Job:
Retype the entries below without any change.

Data provided:
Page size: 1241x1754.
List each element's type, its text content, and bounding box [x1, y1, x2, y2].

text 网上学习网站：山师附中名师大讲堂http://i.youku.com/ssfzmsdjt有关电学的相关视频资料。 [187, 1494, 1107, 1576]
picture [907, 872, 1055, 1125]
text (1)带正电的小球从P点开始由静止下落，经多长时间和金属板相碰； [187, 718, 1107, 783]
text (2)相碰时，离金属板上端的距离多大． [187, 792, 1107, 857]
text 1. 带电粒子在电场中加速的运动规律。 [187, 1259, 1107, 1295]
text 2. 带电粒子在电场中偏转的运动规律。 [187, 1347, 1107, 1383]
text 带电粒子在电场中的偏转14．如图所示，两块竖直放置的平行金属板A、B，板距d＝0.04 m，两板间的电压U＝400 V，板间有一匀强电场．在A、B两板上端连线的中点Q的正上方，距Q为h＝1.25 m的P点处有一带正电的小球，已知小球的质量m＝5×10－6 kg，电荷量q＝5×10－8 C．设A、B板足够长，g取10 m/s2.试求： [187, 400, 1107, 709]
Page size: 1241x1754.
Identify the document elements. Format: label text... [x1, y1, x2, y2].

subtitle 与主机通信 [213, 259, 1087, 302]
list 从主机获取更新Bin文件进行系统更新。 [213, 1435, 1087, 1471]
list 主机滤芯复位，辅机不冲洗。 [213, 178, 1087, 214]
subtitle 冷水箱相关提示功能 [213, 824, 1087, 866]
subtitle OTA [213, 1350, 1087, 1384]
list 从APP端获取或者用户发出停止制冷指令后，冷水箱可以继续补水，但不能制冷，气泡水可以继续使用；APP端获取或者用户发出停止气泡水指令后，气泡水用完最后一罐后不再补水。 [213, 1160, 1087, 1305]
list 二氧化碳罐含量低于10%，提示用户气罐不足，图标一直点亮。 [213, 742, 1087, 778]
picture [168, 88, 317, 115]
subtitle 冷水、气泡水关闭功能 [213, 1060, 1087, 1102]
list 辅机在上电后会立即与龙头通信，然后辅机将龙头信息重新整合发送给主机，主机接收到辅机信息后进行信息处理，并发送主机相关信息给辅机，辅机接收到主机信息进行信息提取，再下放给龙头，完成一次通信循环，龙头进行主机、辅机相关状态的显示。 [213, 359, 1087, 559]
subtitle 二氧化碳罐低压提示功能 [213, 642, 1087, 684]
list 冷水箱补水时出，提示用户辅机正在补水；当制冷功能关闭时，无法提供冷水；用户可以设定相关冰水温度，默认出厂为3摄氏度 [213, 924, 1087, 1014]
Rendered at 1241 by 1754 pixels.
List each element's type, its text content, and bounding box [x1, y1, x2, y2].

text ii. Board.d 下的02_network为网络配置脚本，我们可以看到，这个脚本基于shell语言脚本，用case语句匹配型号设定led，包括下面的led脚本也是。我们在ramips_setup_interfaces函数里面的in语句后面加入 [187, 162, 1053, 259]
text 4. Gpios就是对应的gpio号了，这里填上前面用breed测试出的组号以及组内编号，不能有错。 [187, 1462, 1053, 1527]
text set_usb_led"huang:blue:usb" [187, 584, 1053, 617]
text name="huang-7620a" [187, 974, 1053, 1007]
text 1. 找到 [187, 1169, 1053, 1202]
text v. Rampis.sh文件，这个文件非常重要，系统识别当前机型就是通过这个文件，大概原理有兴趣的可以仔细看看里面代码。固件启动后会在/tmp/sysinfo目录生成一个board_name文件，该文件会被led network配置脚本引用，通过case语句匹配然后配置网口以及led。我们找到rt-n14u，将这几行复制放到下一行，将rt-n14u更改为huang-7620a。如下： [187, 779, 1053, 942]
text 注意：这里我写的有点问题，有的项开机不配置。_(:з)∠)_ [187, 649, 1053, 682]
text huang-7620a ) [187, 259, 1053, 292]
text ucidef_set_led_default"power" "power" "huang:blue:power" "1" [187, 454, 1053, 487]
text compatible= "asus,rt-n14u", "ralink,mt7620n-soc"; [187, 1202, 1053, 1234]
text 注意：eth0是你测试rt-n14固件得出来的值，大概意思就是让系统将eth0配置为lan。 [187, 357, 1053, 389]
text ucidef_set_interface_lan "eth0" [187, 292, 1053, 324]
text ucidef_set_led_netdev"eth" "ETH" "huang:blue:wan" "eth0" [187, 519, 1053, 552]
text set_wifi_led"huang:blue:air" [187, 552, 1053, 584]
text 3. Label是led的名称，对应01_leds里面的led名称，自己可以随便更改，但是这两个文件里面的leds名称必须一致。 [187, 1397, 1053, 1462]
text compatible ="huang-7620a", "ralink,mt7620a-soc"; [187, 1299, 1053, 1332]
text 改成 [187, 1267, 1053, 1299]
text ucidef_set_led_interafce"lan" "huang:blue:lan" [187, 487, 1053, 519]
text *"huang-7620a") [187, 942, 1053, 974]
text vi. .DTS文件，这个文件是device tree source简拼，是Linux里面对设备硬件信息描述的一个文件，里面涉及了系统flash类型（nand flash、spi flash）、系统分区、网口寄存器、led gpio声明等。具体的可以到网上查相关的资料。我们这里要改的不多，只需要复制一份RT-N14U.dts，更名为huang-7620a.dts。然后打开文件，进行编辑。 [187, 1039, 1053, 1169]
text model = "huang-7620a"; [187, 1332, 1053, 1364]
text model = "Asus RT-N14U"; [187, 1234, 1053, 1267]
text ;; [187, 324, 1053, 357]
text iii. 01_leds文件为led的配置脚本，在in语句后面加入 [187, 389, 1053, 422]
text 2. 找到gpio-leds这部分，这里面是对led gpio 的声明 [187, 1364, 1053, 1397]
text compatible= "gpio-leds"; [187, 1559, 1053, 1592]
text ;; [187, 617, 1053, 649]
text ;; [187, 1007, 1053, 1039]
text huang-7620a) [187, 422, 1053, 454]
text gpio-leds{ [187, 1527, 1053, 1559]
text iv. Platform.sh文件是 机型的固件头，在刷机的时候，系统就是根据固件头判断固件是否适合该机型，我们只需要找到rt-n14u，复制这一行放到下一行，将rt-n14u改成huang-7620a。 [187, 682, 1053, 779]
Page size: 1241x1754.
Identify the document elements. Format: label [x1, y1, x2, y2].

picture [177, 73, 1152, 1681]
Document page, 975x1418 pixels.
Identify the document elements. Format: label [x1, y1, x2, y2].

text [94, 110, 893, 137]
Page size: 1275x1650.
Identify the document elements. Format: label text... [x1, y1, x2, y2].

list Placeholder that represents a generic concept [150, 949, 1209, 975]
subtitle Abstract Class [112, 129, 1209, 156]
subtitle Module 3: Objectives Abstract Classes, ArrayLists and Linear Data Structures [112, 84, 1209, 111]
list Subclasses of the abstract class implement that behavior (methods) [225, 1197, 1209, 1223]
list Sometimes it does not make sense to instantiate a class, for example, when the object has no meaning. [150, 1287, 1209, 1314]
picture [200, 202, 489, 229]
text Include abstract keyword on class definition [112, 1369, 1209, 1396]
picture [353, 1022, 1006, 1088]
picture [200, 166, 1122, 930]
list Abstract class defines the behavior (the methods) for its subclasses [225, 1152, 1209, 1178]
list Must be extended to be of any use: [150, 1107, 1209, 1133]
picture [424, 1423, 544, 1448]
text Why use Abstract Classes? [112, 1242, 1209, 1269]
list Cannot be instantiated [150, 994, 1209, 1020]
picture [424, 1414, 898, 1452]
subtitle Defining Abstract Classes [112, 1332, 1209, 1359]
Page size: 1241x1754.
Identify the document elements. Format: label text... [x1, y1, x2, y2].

Solution for this task:
Page size: 1241x1754.
List each element's type, its text content, and bounding box [x1, y1, x2, y2].

text 网上学习网站：山师附中名师大讲堂http://i.youku.com/ssfzmsdjt有关电学的相关视频资料。 [187, 1494, 1107, 1576]
picture [907, 872, 1055, 1125]
text (1)带正电的小球从P点开始由静止下落，经多长时间和金属板相碰； [187, 718, 1107, 783]
text (2)相碰时，离金属板上端的距离多大． [187, 792, 1107, 857]
text 1. 带电粒子在电场中加速的运动规律。 [187, 1259, 1107, 1295]
text 2. 带电粒子在电场中偏转的运动规律。 [187, 1347, 1107, 1383]
text 带电粒子在电场中的偏转14．如图所示，两块竖直放置的平行金属板A、B，板距d＝0.04 m，两板间的电压U＝400 V，板间有一匀强电场．在A、B两板上端连线的中点Q的正上方，距Q为h＝1.25 m的P点处有一带正电的小球，已知小球的质量m＝5×10－6 kg，电荷量q＝5×10－8 C．设A、B板足够长，g取10 m/s2.试求： [187, 400, 1107, 709]
Page size: 1241x1754.
Identify the document elements. Format: label text... [x1, y1, x2, y2].

subtitle 与主机通信 [213, 259, 1087, 302]
list 从主机获取更新Bin文件进行系统更新。 [213, 1435, 1087, 1471]
list 主机滤芯复位，辅机不冲洗。 [213, 178, 1087, 214]
subtitle 冷水箱相关提示功能 [213, 824, 1087, 866]
subtitle OTA [213, 1350, 1087, 1384]
list 从APP端获取或者用户发出停止制冷指令后，冷水箱可以继续补水，但不能制冷，气泡水可以继续使用；APP端获取或者用户发出停止气泡水指令后，气泡水用完最后一罐后不再补水。 [213, 1160, 1087, 1305]
list 二氧化碳罐含量低于10%，提示用户气罐不足，图标一直点亮。 [213, 742, 1087, 778]
picture [168, 88, 317, 115]
subtitle 冷水、气泡水关闭功能 [213, 1060, 1087, 1102]
list 辅机在上电后会立即与龙头通信，然后辅机将龙头信息重新整合发送给主机，主机接收到辅机信息后进行信息处理，并发送主机相关信息给辅机，辅机接收到主机信息进行信息提取，再下放给龙头，完成一次通信循环，龙头进行主机、辅机相关状态的显示。 [213, 359, 1087, 559]
subtitle 二氧化碳罐低压提示功能 [213, 642, 1087, 684]
list 冷水箱补水时出，提示用户辅机正在补水；当制冷功能关闭时，无法提供冷水；用户可以设定相关冰水温度，默认出厂为3摄氏度 [213, 924, 1087, 1014]
Rendered at 1241 by 1754 pixels.
List each element's type, its text content, and bounding box [x1, y1, x2, y2].

text ii. Board.d 下的02_network为网络配置脚本，我们可以看到，这个脚本基于shell语言脚本，用case语句匹配型号设定led，包括下面的led脚本也是。我们在ramips_setup_interfaces函数里面的in语句后面加入 [187, 162, 1053, 259]
text 4. Gpios就是对应的gpio号了，这里填上前面用breed测试出的组号以及组内编号，不能有错。 [187, 1462, 1053, 1527]
text set_usb_led"huang:blue:usb" [187, 584, 1053, 617]
text name="huang-7620a" [187, 974, 1053, 1007]
text 1. 找到 [187, 1169, 1053, 1202]
text v. Rampis.sh文件，这个文件非常重要，系统识别当前机型就是通过这个文件，大概原理有兴趣的可以仔细看看里面代码。固件启动后会在/tmp/sysinfo目录生成一个board_name文件，该文件会被led network配置脚本引用，通过case语句匹配然后配置网口以及led。我们找到rt-n14u，将这几行复制放到下一行，将rt-n14u更改为huang-7620a。如下： [187, 779, 1053, 942]
text 注意：这里我写的有点问题，有的项开机不配置。_(:з)∠)_ [187, 649, 1053, 682]
text huang-7620a ) [187, 259, 1053, 292]
text ucidef_set_led_default"power" "power" "huang:blue:power" "1" [187, 454, 1053, 487]
text compatible= "asus,rt-n14u", "ralink,mt7620n-soc"; [187, 1202, 1053, 1234]
text 注意：eth0是你测试rt-n14固件得出来的值，大概意思就是让系统将eth0配置为lan。 [187, 357, 1053, 389]
text ucidef_set_interface_lan "eth0" [187, 292, 1053, 324]
text ucidef_set_led_netdev"eth" "ETH" "huang:blue:wan" "eth0" [187, 519, 1053, 552]
text set_wifi_led"huang:blue:air" [187, 552, 1053, 584]
text 3. Label是led的名称，对应01_leds里面的led名称，自己可以随便更改，但是这两个文件里面的leds名称必须一致。 [187, 1397, 1053, 1462]
text compatible ="huang-7620a", "ralink,mt7620a-soc"; [187, 1299, 1053, 1332]
text 改成 [187, 1267, 1053, 1299]
text ucidef_set_led_interafce"lan" "huang:blue:lan" [187, 487, 1053, 519]
text *"huang-7620a") [187, 942, 1053, 974]
text vi. .DTS文件，这个文件是device tree source简拼，是Linux里面对设备硬件信息描述的一个文件，里面涉及了系统flash类型（nand flash、spi flash）、系统分区、网口寄存器、led gpio声明等。具体的可以到网上查相关的资料。我们这里要改的不多，只需要复制一份RT-N14U.dts，更名为huang-7620a.dts。然后打开文件，进行编辑。 [187, 1039, 1053, 1169]
text model = "huang-7620a"; [187, 1332, 1053, 1364]
text model = "Asus RT-N14U"; [187, 1234, 1053, 1267]
text ;; [187, 324, 1053, 357]
text iii. 01_leds文件为led的配置脚本，在in语句后面加入 [187, 389, 1053, 422]
text 2. 找到gpio-leds这部分，这里面是对led gpio 的声明 [187, 1364, 1053, 1397]
text compatible= "gpio-leds"; [187, 1559, 1053, 1592]
text ;; [187, 617, 1053, 649]
text ;; [187, 1007, 1053, 1039]
text huang-7620a) [187, 422, 1053, 454]
text gpio-leds{ [187, 1527, 1053, 1559]
text iv. Platform.sh文件是 机型的固件头，在刷机的时候，系统就是根据固件头判断固件是否适合该机型，我们只需要找到rt-n14u，复制这一行放到下一行，将rt-n14u改成huang-7620a。 [187, 682, 1053, 779]
Page size: 1241x1754.
Identify the document elements. Format: label [x1, y1, x2, y2].

picture [177, 73, 1152, 1681]
Document page, 975x1418 pixels.
Identify the document elements. Format: label [x1, y1, x2, y2].

text [94, 110, 893, 137]
Page size: 1275x1650.
Identify the document elements. Format: label text... [x1, y1, x2, y2].

list Placeholder that represents a generic concept [150, 949, 1209, 975]
subtitle Abstract Class [112, 129, 1209, 156]
subtitle Module 3: Objectives Abstract Classes, ArrayLists and Linear Data Structures [112, 84, 1209, 111]
list Subclasses of the abstract class implement that behavior (methods) [225, 1197, 1209, 1223]
list Sometimes it does not make sense to instantiate a class, for example, when the object has no meaning. [150, 1287, 1209, 1314]
picture [200, 202, 489, 229]
text Include abstract keyword on class definition [112, 1369, 1209, 1396]
picture [353, 1022, 1006, 1088]
picture [200, 166, 1122, 930]
list Abstract class defines the behavior (the methods) for its subclasses [225, 1152, 1209, 1178]
list Must be extended to be of any use: [150, 1107, 1209, 1133]
picture [424, 1423, 544, 1448]
text Why use Abstract Classes? [112, 1242, 1209, 1269]
list Cannot be instantiated [150, 994, 1209, 1020]
picture [424, 1414, 898, 1452]
subtitle Defining Abstract Classes [112, 1332, 1209, 1359]
Page size: 1241x1754.
Identify the document elements. Format: label text... [x1, y1, x2, y2].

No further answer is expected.